[Dataset items]

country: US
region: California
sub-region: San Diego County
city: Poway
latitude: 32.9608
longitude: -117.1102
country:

* * *

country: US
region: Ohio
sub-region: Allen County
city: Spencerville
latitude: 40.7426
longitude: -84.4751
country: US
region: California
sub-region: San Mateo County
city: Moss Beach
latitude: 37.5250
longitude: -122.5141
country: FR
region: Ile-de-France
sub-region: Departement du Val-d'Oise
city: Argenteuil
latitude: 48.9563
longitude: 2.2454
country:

...

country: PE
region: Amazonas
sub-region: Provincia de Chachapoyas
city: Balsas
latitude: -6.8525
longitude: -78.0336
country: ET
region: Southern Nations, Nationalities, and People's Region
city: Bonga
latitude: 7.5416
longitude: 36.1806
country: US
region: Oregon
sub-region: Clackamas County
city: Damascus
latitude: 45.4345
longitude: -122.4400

### EXERCISE AIM:
Write out the lines of the items above exactly, beginning with the line containing "city: Bonga" and continuing through the line containing "longitude: -122.4400", with both of those lines included.

### EXERCISE OUTPUT:
city: Bonga
latitude: 7.5416
longitude: 36.1806
country: US
region: Oregon
sub-region: Clackamas County
city: Damascus
latitude: 45.4345
longitude: -122.4400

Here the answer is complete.